Perhaps I'm spoiled by ever so slightly higher-level languages, but it seems your entire point is that if a program is ever so slightly incorrect, the programmer (and/or the end user) should suffer all of the consequences.

From where I stand, compilers are tools to aid the programmer. We invented them, because we found out that it was more productive than writing machine code by hand[1]. If an off-by-one error or a null pointer dereference[2] in a trivial program can invoke time travel several frames up the call stack[3], it isn't just missing the entire point of having a compiler - it can drive people insane.

[1]: https://en.wikipedia.org/wiki/Grace_Hopper#UNIVAC

[2]: https://en.wikipedia.org/wiki/Tony_Hoare#Research_and_career

[3]: https://devblogs.microsoft.com/oldnewthing/20140627-00/?p=63...
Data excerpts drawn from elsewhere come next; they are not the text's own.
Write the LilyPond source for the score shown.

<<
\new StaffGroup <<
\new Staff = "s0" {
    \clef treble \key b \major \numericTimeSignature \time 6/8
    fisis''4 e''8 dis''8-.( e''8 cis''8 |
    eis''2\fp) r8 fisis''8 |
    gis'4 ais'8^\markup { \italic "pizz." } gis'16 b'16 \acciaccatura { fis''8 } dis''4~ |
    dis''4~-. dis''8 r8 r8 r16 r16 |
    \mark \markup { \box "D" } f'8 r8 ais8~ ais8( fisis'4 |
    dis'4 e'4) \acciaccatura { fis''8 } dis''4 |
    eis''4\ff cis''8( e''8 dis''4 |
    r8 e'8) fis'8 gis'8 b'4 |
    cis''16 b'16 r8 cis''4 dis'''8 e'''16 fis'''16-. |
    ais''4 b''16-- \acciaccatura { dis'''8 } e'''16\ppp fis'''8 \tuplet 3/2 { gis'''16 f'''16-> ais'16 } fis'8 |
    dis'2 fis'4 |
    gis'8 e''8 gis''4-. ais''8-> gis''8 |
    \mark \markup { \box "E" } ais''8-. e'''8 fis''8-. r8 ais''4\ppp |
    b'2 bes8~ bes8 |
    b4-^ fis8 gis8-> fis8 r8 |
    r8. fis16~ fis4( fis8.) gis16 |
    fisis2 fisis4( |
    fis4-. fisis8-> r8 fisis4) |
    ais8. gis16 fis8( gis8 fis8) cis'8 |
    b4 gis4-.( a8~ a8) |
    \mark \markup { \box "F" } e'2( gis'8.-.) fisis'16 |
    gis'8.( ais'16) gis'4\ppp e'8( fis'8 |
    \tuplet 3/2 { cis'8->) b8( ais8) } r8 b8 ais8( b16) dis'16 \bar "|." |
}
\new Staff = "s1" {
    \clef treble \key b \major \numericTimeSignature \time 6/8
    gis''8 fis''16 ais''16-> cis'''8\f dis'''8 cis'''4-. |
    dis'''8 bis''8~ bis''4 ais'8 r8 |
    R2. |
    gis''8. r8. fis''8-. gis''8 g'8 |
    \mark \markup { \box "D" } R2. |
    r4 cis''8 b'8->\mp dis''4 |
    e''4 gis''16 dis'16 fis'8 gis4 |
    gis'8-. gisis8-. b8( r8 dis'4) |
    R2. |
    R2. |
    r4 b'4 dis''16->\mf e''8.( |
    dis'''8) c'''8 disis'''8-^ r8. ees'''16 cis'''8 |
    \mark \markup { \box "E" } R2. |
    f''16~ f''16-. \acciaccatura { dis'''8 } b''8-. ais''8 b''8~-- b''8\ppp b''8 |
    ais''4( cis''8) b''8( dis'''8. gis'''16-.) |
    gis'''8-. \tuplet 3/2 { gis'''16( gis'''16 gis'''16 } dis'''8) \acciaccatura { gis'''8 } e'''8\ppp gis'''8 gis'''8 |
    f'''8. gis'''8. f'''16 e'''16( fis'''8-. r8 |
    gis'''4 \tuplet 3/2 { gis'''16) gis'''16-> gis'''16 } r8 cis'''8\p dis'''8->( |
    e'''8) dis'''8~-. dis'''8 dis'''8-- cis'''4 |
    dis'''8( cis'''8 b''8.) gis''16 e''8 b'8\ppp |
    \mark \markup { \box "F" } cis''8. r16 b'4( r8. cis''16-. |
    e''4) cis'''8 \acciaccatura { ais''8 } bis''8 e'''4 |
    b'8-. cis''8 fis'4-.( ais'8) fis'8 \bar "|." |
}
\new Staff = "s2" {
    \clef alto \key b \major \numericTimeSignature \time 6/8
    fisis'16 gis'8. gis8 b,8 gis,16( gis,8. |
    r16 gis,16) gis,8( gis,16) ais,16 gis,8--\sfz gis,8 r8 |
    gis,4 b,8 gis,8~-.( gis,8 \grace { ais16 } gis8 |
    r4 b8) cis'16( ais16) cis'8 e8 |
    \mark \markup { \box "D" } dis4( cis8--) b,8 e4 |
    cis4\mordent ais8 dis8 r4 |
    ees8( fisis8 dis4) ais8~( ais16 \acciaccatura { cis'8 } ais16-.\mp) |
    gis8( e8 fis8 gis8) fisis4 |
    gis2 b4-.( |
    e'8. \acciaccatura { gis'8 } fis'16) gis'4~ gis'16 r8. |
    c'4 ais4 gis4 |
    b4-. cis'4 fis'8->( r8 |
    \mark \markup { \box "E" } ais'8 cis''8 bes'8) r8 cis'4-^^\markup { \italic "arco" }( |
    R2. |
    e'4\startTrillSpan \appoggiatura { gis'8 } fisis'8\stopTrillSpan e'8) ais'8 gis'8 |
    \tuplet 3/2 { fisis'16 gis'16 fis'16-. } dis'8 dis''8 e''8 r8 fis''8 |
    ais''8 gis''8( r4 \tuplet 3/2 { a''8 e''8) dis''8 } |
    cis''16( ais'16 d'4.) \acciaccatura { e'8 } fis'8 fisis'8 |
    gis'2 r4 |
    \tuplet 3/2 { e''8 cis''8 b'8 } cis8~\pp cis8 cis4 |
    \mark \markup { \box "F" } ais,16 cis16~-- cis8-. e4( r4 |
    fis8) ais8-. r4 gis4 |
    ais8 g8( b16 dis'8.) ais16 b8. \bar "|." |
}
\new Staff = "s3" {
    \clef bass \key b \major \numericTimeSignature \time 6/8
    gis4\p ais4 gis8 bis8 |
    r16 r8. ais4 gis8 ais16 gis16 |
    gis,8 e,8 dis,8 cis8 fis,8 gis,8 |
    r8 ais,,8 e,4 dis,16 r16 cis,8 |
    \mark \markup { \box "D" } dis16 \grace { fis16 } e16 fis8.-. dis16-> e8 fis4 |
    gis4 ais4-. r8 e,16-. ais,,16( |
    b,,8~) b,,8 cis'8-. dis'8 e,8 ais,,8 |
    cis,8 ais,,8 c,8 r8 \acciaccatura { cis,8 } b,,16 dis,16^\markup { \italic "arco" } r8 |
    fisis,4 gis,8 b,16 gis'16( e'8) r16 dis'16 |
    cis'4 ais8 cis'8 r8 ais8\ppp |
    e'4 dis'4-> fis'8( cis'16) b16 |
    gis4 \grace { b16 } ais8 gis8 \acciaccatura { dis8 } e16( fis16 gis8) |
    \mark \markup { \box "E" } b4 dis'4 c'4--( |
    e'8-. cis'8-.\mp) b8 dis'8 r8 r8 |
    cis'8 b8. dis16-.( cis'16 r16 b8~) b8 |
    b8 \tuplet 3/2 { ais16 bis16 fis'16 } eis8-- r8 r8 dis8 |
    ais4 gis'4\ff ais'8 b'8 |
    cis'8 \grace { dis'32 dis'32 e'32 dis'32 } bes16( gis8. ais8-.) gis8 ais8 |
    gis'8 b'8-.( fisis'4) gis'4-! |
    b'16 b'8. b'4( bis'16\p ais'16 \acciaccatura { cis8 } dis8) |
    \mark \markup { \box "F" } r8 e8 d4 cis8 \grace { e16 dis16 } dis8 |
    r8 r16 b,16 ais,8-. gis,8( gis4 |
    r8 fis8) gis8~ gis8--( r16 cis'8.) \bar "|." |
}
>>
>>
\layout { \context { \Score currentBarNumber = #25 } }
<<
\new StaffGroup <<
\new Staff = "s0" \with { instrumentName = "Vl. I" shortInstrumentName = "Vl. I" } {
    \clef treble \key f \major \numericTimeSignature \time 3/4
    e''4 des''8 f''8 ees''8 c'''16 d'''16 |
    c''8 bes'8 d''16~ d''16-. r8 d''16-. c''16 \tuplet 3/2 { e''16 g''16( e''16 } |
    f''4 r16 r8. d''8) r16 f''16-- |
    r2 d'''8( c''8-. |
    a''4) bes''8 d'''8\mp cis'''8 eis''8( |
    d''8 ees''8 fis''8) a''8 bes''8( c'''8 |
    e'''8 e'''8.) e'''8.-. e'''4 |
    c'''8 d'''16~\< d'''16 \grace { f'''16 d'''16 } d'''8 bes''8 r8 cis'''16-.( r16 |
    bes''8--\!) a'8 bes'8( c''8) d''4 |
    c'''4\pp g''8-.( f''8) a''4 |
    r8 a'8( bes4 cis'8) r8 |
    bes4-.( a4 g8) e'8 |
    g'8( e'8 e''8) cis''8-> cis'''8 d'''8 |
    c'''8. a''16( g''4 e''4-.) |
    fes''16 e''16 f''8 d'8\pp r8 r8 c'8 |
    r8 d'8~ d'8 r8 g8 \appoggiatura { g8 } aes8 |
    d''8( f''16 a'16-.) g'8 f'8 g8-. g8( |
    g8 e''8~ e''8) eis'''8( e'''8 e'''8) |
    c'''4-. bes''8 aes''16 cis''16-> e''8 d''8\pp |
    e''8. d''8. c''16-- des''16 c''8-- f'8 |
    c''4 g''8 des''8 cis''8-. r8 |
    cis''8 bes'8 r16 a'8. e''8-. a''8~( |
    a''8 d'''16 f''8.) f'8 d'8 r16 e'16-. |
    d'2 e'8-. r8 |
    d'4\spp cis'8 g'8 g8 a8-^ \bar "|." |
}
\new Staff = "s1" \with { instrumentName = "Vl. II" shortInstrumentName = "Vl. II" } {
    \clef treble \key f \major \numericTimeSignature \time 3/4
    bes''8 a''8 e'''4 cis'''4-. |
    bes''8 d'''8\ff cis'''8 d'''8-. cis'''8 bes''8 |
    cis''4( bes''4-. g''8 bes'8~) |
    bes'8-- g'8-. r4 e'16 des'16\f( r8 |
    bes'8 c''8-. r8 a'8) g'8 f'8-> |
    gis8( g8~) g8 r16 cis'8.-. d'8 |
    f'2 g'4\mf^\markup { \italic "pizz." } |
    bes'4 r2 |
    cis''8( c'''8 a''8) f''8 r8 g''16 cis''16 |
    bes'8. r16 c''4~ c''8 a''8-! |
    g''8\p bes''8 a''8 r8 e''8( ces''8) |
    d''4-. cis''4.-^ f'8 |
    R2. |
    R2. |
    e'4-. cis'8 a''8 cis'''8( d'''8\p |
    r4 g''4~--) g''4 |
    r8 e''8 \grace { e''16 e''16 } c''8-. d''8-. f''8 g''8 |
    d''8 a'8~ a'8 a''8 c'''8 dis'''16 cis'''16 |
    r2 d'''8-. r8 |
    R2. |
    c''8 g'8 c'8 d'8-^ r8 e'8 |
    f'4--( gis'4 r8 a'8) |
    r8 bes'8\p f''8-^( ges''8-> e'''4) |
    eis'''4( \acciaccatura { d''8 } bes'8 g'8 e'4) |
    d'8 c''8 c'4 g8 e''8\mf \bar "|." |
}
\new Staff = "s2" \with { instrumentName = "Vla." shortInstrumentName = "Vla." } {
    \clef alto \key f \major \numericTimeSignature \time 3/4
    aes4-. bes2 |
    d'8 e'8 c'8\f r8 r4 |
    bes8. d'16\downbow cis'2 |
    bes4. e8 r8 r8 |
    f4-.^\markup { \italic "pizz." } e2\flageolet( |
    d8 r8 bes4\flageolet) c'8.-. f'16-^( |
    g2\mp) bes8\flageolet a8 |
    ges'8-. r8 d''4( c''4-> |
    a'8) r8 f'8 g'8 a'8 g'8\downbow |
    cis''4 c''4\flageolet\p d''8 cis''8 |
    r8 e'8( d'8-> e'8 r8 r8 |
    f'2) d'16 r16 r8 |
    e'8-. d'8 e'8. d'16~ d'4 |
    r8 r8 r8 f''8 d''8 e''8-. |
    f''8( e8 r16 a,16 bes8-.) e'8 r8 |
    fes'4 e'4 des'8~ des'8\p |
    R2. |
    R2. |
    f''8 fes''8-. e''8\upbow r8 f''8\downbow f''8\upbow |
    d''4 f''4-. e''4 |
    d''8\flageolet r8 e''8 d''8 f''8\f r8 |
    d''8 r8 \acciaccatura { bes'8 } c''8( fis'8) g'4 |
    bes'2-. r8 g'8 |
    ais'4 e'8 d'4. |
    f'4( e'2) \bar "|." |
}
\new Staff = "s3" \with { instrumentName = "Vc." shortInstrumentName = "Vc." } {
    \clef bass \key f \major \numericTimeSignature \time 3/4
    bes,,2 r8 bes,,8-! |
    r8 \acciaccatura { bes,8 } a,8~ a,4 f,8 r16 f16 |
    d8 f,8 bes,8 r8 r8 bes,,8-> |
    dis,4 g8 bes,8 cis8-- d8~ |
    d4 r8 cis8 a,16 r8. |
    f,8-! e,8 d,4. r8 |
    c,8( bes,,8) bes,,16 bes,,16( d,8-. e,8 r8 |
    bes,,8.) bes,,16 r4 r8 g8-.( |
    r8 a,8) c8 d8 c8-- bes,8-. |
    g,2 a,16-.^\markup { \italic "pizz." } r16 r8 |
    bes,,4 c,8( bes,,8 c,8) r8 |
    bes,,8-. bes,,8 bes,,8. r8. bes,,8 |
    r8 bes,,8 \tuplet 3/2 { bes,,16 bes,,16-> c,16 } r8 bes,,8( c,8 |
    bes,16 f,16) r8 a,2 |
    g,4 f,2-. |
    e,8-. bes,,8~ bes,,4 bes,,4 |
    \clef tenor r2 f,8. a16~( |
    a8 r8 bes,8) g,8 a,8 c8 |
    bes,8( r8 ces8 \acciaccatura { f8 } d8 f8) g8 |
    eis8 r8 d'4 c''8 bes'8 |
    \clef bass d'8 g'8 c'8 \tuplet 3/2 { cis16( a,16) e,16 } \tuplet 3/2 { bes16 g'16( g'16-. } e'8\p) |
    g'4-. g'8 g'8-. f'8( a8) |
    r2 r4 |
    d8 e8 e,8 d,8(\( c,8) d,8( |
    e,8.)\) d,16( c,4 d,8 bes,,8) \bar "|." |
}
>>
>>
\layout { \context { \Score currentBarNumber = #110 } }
As far as I can tell, no popular language created in the past 30 years (including those with official specs and multiple implementations) makes heavy use of UB.

nayuki 1 year ago
> no popular language created in the past 30 years makes heavy use of UB
Yeah, I'm happy that Rust's list is relatively short, with approximately 10 items on it: https://doc.rust-lang.org/reference/behavior-considered-unde...
Also relevant reading: https://doc.rust-lang.org/nomicon/what-unsafe-does.html
- steveklabnik 1 year ago
  
  That list for Rust is not necessarily comprehensive. What matters more than the number is the segregation; you can’t cause UB from safe rust, only unsafe rust.